Without reproducing any picture, copy the records word for word.

--- Records supplied Enclosed Below ---

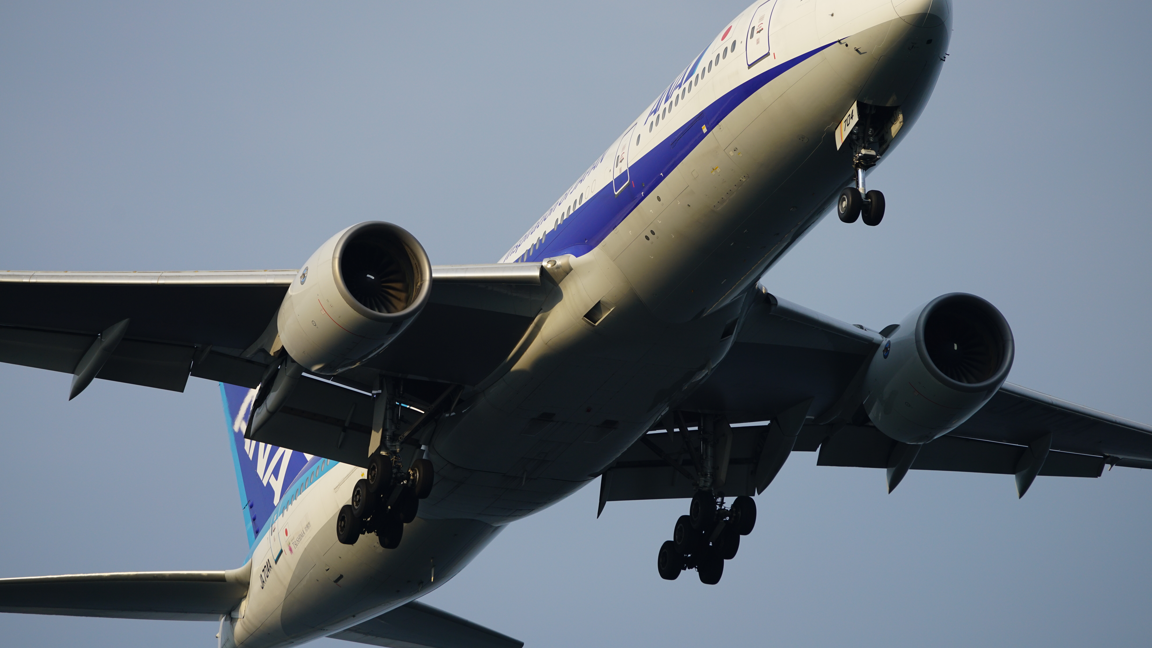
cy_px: 290
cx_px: 576
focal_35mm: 346
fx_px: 10569
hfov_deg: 6.2
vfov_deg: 3.5
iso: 400
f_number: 5.6
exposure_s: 1/2000
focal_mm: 330
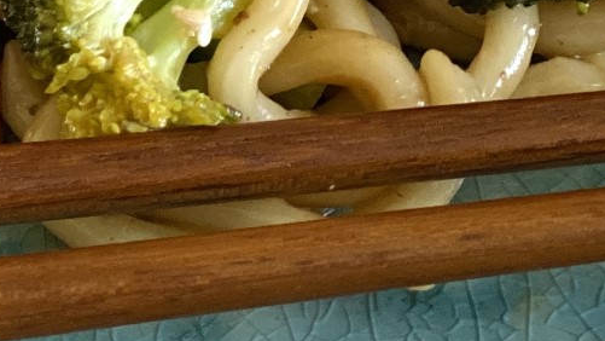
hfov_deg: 9.8
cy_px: -314
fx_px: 3482
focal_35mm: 217
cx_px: -153
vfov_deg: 5.5
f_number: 2
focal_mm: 6
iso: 200
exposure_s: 1/122
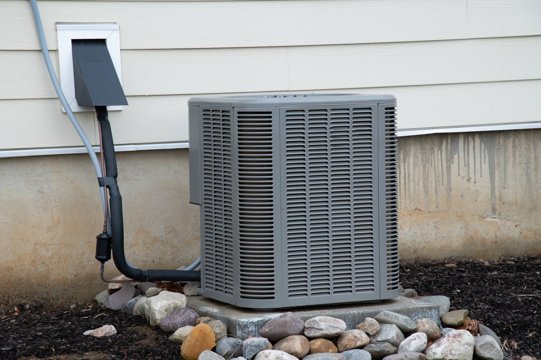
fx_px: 1802
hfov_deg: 17.1
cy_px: 180
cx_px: 270
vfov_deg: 11.4
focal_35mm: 120
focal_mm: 120
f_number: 8
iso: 500
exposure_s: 1/200
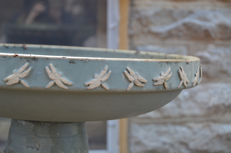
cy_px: 76
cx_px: 116
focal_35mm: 82
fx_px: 529
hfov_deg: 24.6
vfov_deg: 16.5
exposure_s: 1/125
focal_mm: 55
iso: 320
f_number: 5.6
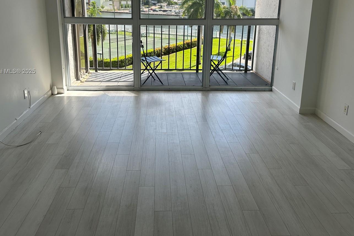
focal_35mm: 31
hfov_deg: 60.2
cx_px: 167
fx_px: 305
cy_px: 72
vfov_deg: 41.6
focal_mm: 6.86
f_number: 1.78
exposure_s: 1/1157
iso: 80
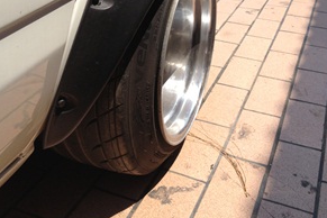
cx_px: 164
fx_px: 454
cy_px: 38
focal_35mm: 50
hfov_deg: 39.6
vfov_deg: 26.4
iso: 50
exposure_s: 1/1381
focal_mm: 4.28
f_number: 2.4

--- End of Enclosed Records supplied ---

◆ **Answer box**
cy_px: 290
cx_px: 576
focal_35mm: 346
fx_px: 10569
hfov_deg: 6.2
vfov_deg: 3.5
iso: 400
f_number: 5.6
exposure_s: 1/2000
focal_mm: 330
hfov_deg: 9.8
cy_px: -314
fx_px: 3482
focal_35mm: 217
cx_px: -153
vfov_deg: 5.5
f_number: 2
focal_mm: 6
iso: 200
exposure_s: 1/122
fx_px: 1802
hfov_deg: 17.1
cy_px: 180
cx_px: 270
vfov_deg: 11.4
focal_35mm: 120
focal_mm: 120
f_number: 8
iso: 500
exposure_s: 1/200
cy_px: 76
cx_px: 116
focal_35mm: 82
fx_px: 529
hfov_deg: 24.6
vfov_deg: 16.5
exposure_s: 1/125
focal_mm: 55
iso: 320
f_number: 5.6
focal_35mm: 31
hfov_deg: 60.2
cx_px: 167
fx_px: 305
cy_px: 72
vfov_deg: 41.6
focal_mm: 6.86
f_number: 1.78
exposure_s: 1/1157
iso: 80
cx_px: 164
fx_px: 454
cy_px: 38
focal_35mm: 50
hfov_deg: 39.6
vfov_deg: 26.4
iso: 50
exposure_s: 1/1381
focal_mm: 4.28
f_number: 2.4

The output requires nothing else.